Quelques jours avant le présent arrêt, la deuxième chambre civile l’a rappelé en énonçant que « la production en justice de documents couverts par le secret médical ne peut être justifiée que lorsqu’elle est indispensable à l’exercice des droits de la défense et proportionnée au but poursuivi » (Civ. 2e, 30 janv. 2025, n° 22-15.702, § 7). En droit, une preuve peut être recueillie de façon illicite et versée aux débats sous deux conditions cumulatives, d’appréciation toujours délicate : d’une part, la production doit être indispensable à l’exercice des droits de la défense ; d’autre part, l’atteinte doit être strictement proportionnée au but poursuivi.
En somme, trois principes doivent guider le juge amené à statuer sur l’admissibilité de la preuve illicite ou déloyale : un principe d’adéquation (les pièces produites sont-elles de nature à prouver les faits allégués ?) ; un principe de nécessité (les pièces produites sont-elles indispensables ?) ; un principe de proportionnalité (l’obtention et la production desdites pièces sont-elles excessives au regard du but probatoire poursuivi ?). Aujourd’hui, les gens de justice connaissent bien ce test d’admissibilité de la preuve illicite ou déloyale, même si chacun sait aussi l’incertitude structurelle du résultat.
Au-delà du droit à la preuve, rappelons tout de même que le secret des affaires n’est pas de nature à faire obstacle à une mesure d’instruction in futurum (v. not., Com. 5 juin 2019, n° 17-22.192, Dalloz actualité, 10 juill. 2019, obs. M. Kebir ; Civ. 2e, 10 juin 2021, n° 20-11.987, Dalloz actualité, 29 juin 2021, obs. N .Hoffschir ; D. 2021. 1194
; ibid. 1795, chron. G. Guého, O. Talabardon, F. Jollec, E. de Leiris, S. Le Fischer et T. Gauthier
; ibid. 2022. 431, obs. J.-D. Bretzner et A. Aynès
; ibid. 625, obs. N. Fricero
; RTD civ. 2021. 647, obs. H. Barbier
; v. égal., Civ. 1re, 6 déc. 2023, n° 22-19.285, Dalloz actualité, 12 déc. 2023, obs. C. Hélaine ; D. 2023. 2197
; ibid. 2024. 570, obs. J.-D. Bretzner et A. Aynès
; ibid. 2025. 71, obs. T. Wickers
; AJ fam. 2024. 8, obs. F. Eudier
; RCJPP 2024, n° 06, p. 36, chron. S. Pierre Maurice
; RTD civ. 2024. 193, obs. J. Klein
; s’agissant du droit à la preuve confronté au secret professionnel de l’avocat). Des aménagements en forme de précaution seront décidés, en amont (calibrage de la mission) et/ou en aval (mise sous séquestre des pièces), mais, en soi, le secret des affaires ne fait pas barrage à l’article 145 du code de procédure civile. Ainsi, pour celles et ceux qui répugneraient à obtenir ou produire la preuve de façon déloyale ou illicite, en méconnaissance du secret des affaires, une instruction judiciaire est toujours possible.

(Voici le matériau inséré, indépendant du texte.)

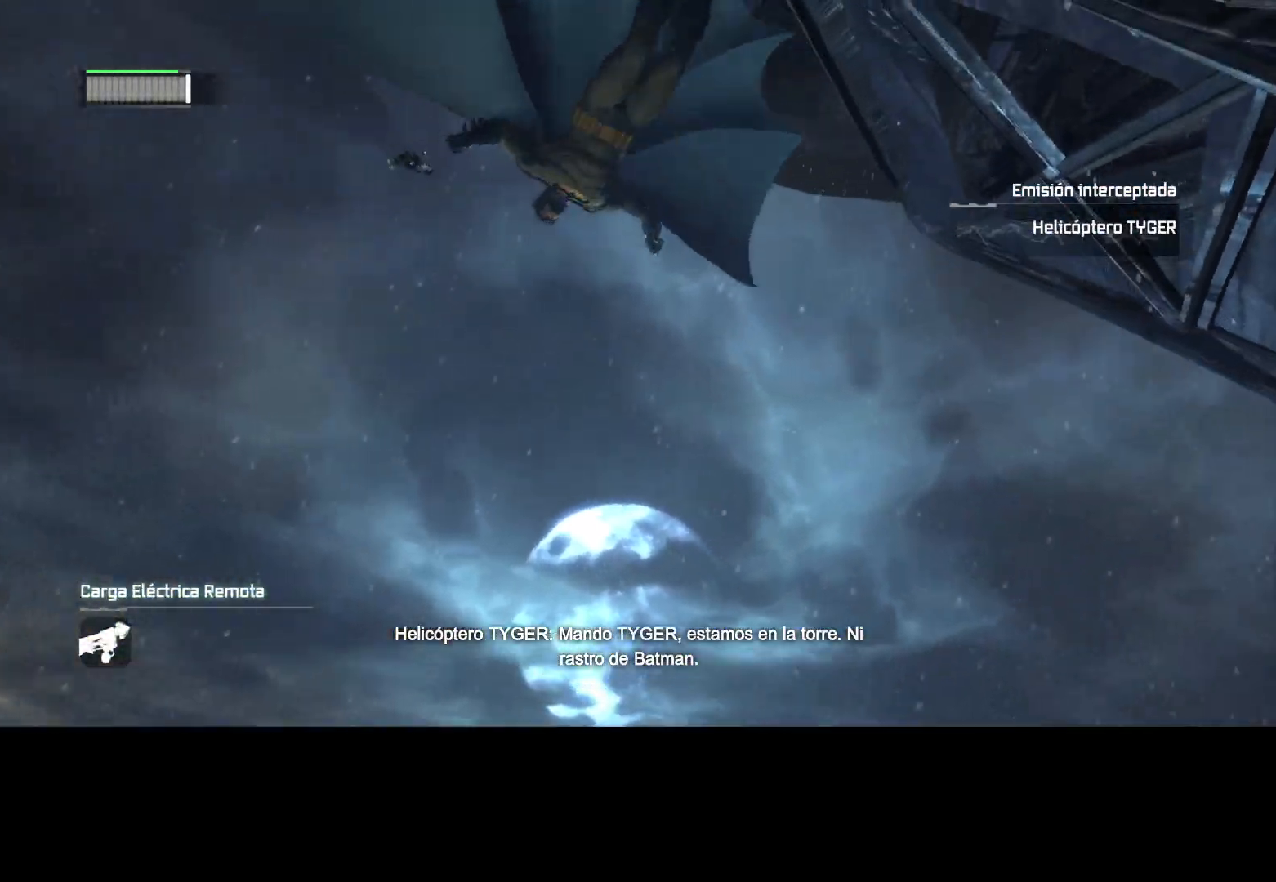
{"keys": ["ctrl", "w"], "mouse": []}
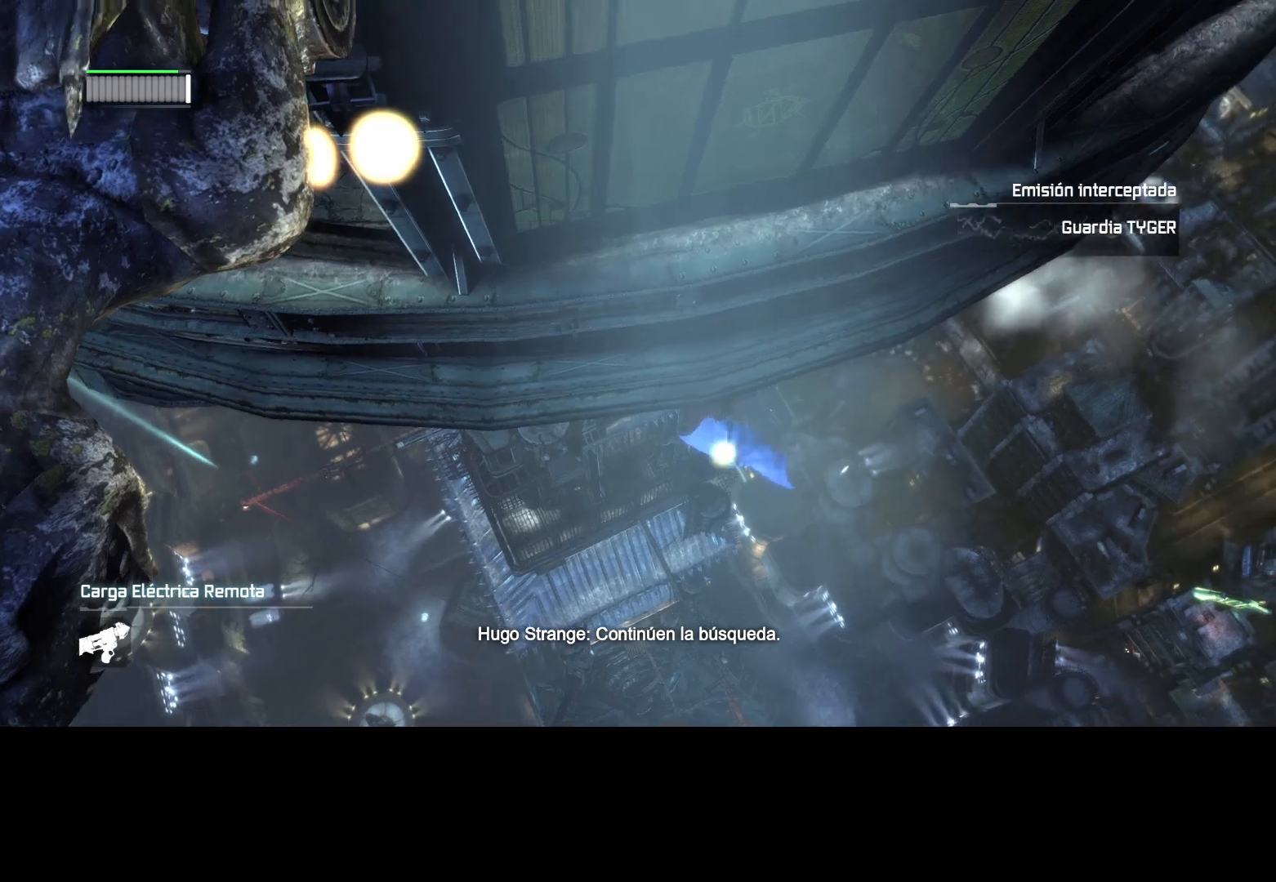
{"keys": [], "mouse": [], "events": [[17, "ctrl", "up"], [383, "w", "up"]]}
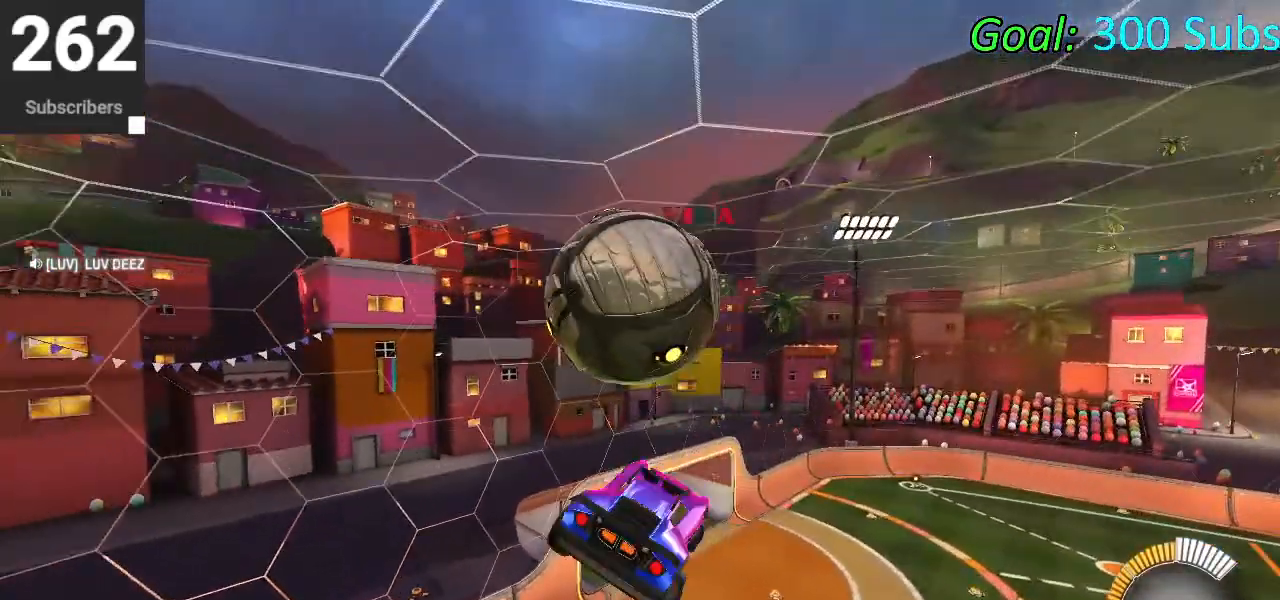
Gameplay with a controller (PlayStation layout); each line is a JSON object with the inputs held at the frame after it. "events" lists button and stick changes between this image and that frame as [ms after this image, input, new state], when the widget could be followed in between.
{"buttons": ["CIRCLE", "L1"], "left_stick": "down-right", "right_stick": "center", "events": [[67, "L1", "up"], [150, "L1", "down"], [183, "CIRCLE", "down"], [183, "CROSS", "down"], [350, "left_stick", "down-right"], [400, "CROSS", "up"]]}
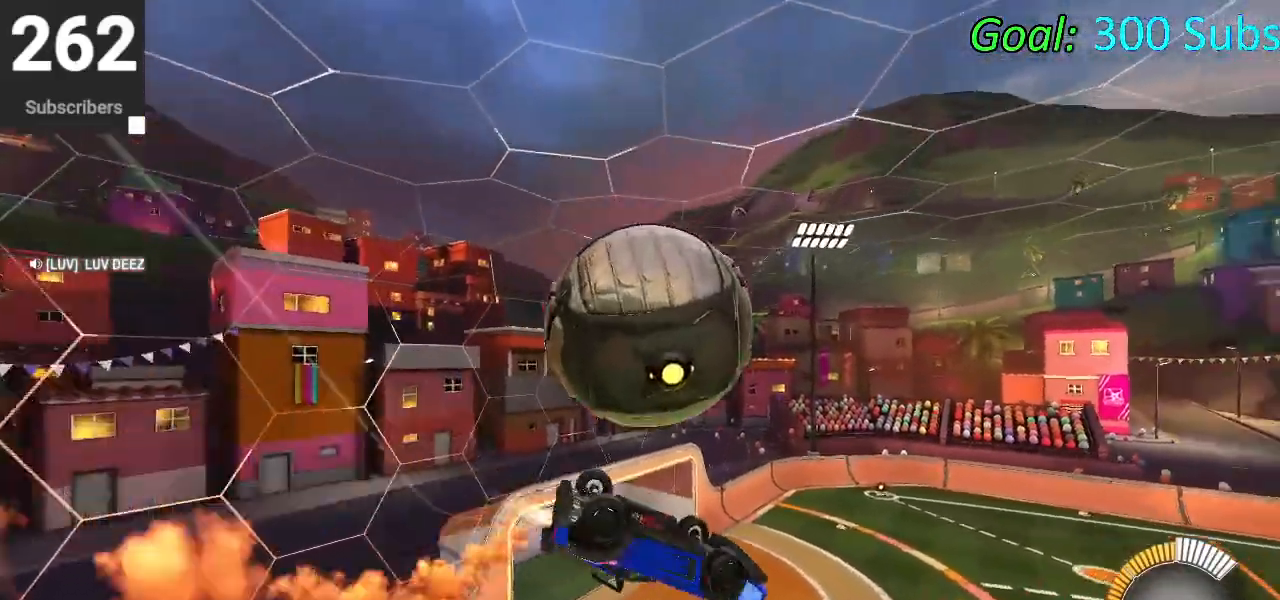
{"buttons": ["L1"], "left_stick": "up", "right_stick": "center", "events": [[50, "L1", "up"], [83, "left_stick", "up-right"], [150, "CIRCLE", "up"], [167, "left_stick", "up"], [233, "L1", "down"]]}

Chacun sait néanmoins qu’en certaines occasions, la preuve – recueillie de façon peu scrupuleuse – se trouve déjà entre les mains du demandeur et que forte est la tentation de la produire directement. Si le test d’admissibilité est passé avec succès, le juge ne saurait écarter la preuve obtenue en méconnaissance du secret des affaires. Il ne saurait davantage condamner civilement la partie ayant produit la preuve illicite.
Le droit à la preuve permet l’exonération de responsabilité civile
Le code de commerce organise la protection du secret des affaires. Or il va de soi que constitue un fait illicite, générateur de responsabilité civile, l’obtention, la production ou encore la divulgation d’un secret d’affaires (C. com., art. L. 151-4 s.). Un certain nombre d’exceptions sont néanmoins prévues (C. com., art. L. 151-7 à L. 151-9). Il est en particulier disposé à l’article L. 151-8 du code de commerce que le secret n’est pas opposable à l’occasion d’une instance relative à une atteinte au secret des affaires lorsque son obtention, son utilisation ou sa divulgation est intervenue pour la protection d’un intérêt légitime reconnu par le droit de l’Union européenne ou le droit national. La chambre commerciale de la Cour de cassation le rappelle (v. déjà, Com. 5 juin 2024, n° 23-10.954, préc.).
Cette disposition législative du code de commerce ne fait l’objet d’aucun aménagement réglementaire notable, qui permettrait d’en éclairer le sens. L’examen des travaux parlementaire montre par ailleurs que si des débats ont existé, notamment sur l’intégration d’une exception explicite tenant à la préservation de l’ordre public, la notion même d’« intérêt légitime reconnu par le droit de l’Union européenne ou le droit national » n’a pas été particulièrement discutée.
Pour cause, l’article L. 151-8 du code de commerce est la transposition servile de l’article 5, d, de la directive (UE) 2016/943 du Parlement européen et du Conseil du 8 juin 2016 sur la protection des secrets d’affaires contre l’obtention, l’utilisation et la divulgation illicites – ce que le Conseil constitutionnel avait bien souligné pour écarter toute méconnaissance de l’article 88-1 de la Constitution (Cons. const. 26 juill. 2018, n° 2018-768 DC, § 25, RDT 2018. 666, étude V. Champeil-Desplats
). Or cet article de la directive peut quant à lui être éclairé par le considérant n° 21, qui, s’appuyant explicitement sur le « principe de proportionnalité », indique que l’ajustement des mesures, procédures et réparations prévues pour protéger les secrets d’affaires « ne devrait pas mettre en péril ou affaiblir les droits et libertés fondamentaux ou l’intérêt public ».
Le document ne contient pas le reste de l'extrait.